После долгих колебаний днем 28 января (10 февраля) командующий 10-й армией принял решение об общем отступлении в направлении на восток

. Явно противоречивые приказы, приходившие один за другим, приводили к путанице и никак не способствовали налаженной работе штаба и тыла 20-го корпуса

. В результате предыдущий приказ начать подготовку к отходу от 27 января (9 февраля) пришел в его дивизии утром 28 января (10 февраля), а днем немцы начали атаковать их во фронт

. Сам отход первоначально предполагалось организовать только в ночь с 28 на 29 января (с 10 на 11 февраля)

. Не лучшим образом обстояли дела и в штабе 10-й армии. Поздним вечером 28 января (10 февраля) там получили сообщение, в котором говорилось, что значительные силы германской пехоты, прикрываясь на востоке конницей, движутся в тыл 20-го корпуса.

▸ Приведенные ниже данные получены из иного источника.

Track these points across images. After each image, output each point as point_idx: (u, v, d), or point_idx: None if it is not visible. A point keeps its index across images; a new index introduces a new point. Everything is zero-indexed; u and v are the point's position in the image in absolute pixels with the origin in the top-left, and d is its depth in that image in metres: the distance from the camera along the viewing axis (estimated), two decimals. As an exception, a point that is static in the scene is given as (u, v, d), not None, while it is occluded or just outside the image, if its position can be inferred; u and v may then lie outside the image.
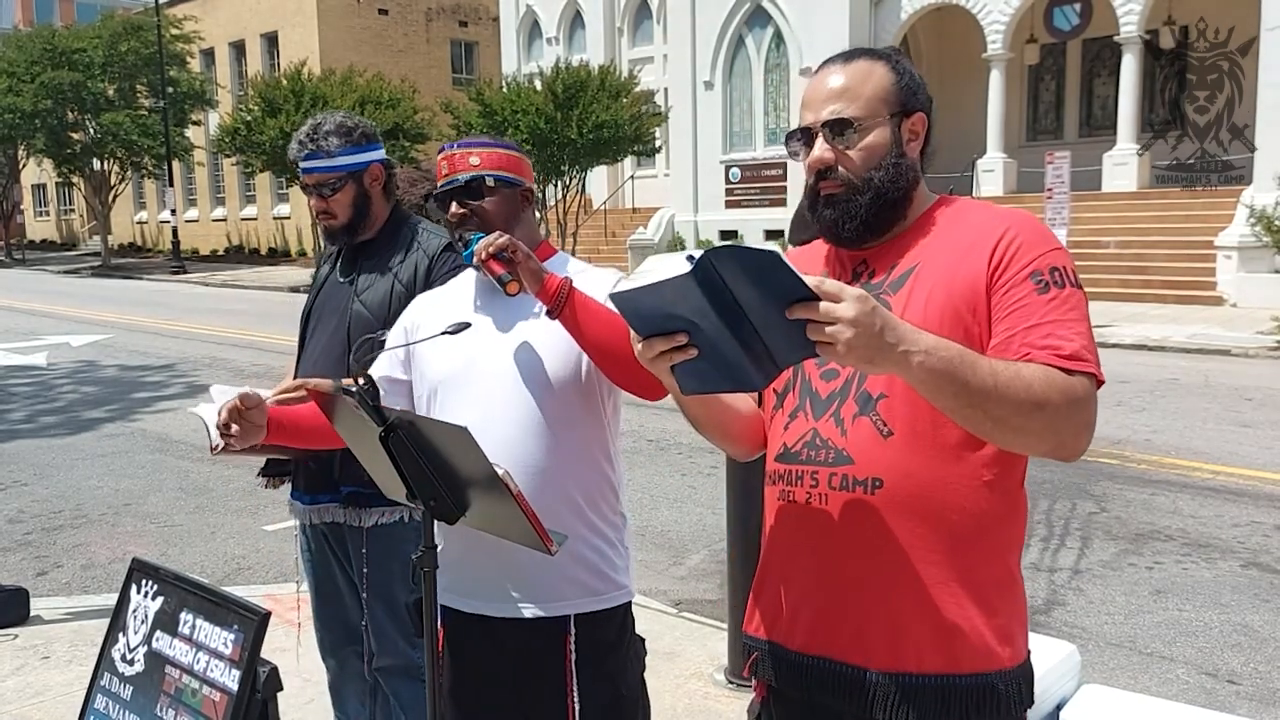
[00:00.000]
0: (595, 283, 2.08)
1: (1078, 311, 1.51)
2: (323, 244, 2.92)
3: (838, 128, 1.60)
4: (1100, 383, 1.49)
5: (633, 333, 1.44)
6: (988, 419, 1.42)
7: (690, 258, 1.29)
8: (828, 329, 1.29)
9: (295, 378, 2.56)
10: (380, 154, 2.73)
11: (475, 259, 1.93)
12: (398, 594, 2.77)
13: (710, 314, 1.33)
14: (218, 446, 2.37)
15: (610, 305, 1.99)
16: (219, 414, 2.10)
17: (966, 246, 1.58)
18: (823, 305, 1.29)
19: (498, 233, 1.93)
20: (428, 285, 2.61)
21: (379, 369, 2.19)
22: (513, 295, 1.93)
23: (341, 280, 2.75)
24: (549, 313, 1.89)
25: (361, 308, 2.67)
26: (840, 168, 1.60)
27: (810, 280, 1.29)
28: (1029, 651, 1.62)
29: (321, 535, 2.80)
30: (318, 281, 2.88)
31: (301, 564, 2.91)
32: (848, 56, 1.65)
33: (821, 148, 1.61)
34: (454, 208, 2.09)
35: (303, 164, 2.66)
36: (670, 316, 1.37)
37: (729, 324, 1.33)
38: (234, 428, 2.07)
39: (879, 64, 1.63)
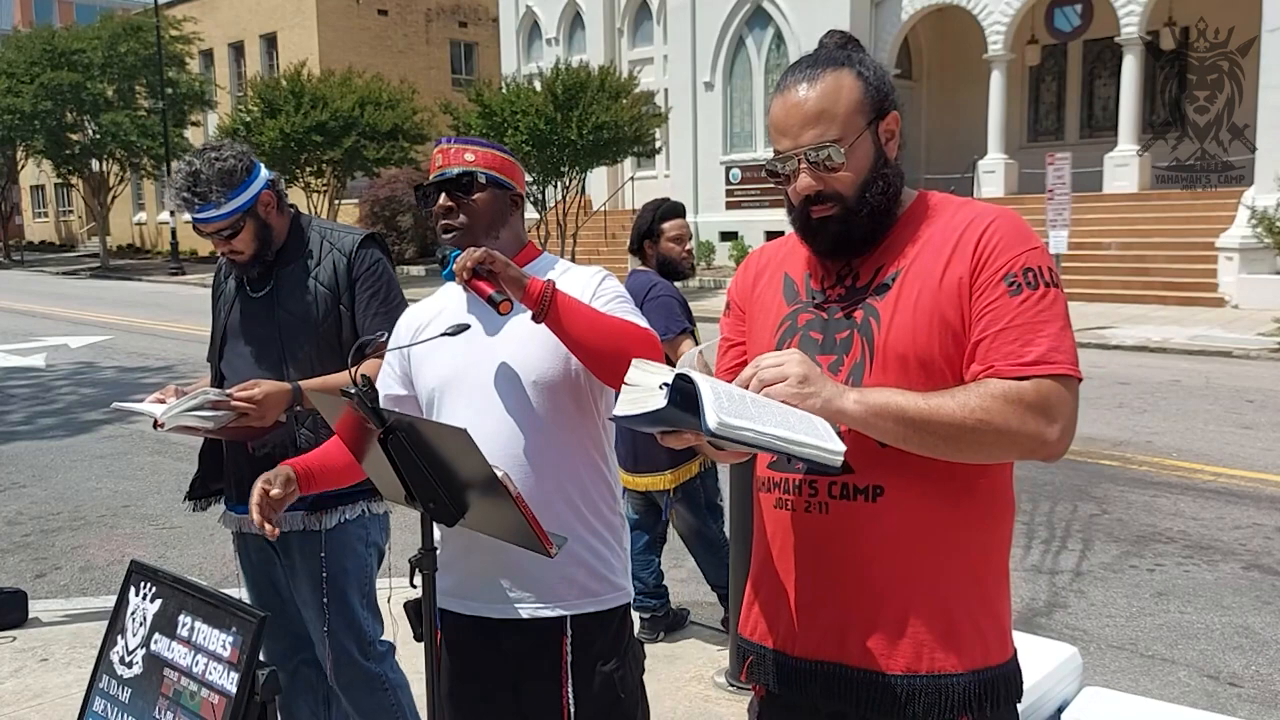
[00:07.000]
0: (578, 281, 2.08)
1: (1050, 312, 1.50)
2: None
3: (820, 154, 1.56)
4: (1078, 379, 1.50)
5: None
6: (938, 441, 1.48)
7: (664, 385, 1.39)
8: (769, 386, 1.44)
9: (225, 388, 2.54)
10: (263, 179, 2.70)
11: (458, 279, 1.91)
12: (352, 599, 2.75)
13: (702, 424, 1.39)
14: (163, 424, 2.44)
15: (595, 305, 2.00)
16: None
17: (951, 247, 1.57)
18: (756, 376, 1.45)
19: (472, 247, 1.90)
20: (350, 281, 2.69)
21: (382, 388, 2.17)
22: (506, 315, 1.92)
23: (255, 295, 2.75)
24: (534, 317, 1.88)
25: (288, 314, 2.69)
26: (829, 189, 1.58)
27: (747, 375, 1.46)
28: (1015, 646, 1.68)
29: (266, 544, 2.74)
30: (225, 298, 2.85)
31: (242, 576, 2.88)
32: (811, 71, 1.58)
33: (808, 176, 1.57)
34: (442, 199, 2.09)
35: (194, 217, 2.65)
36: (669, 424, 1.45)
37: None
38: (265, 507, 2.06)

Только в этот момент Ф. В. Сиверс понял, какая угроза нависла над центром армии, но предпринять что-либо, чтобы обеспечить пути отхода войск П. И. Булгакова, он не мог по причине полного отсутствия резервов и разгрома 3-го корпуса

. Между тем путь движения в сторону Немана, указанный 20-му корпусу, оказался уже под угрозой передовых частей 10-й немецкой армии

. Отступление должно было начаться ночью, без прикрытия отброшенной противником кавалерии, при этом по дорогам, предназначенным для двух дивизий, должны были пройти четыре

. Тем временем части прикрытия 20-го корпуса отбили попытки противника перейти в наступление на фронте и приковать русские войска к позициям. Понеся значительные потери, немцы вынуждены были откатиться назад, но вскоре они возобновили свои атаки

.

10 февраля в девять часов вечера начался отвод 20-го корпуса с занимаемых позиций. «Каждой дивизии, – вспоминал участник этих событий, – был указан путь отхода прямо на восток по отчаянно плохим проселкам. Между тем все главные дороги от фронта отходили несколько на юго-восток. Поэтому, отходя, согласно приказу штаба корпуса, дивизии открывали удобнейшие для движения пути противнику, вследствие чего примыкавшие с юга соседние части подвергались серьезной опасности быть атакованными во фланг с момента отхода северного соседа»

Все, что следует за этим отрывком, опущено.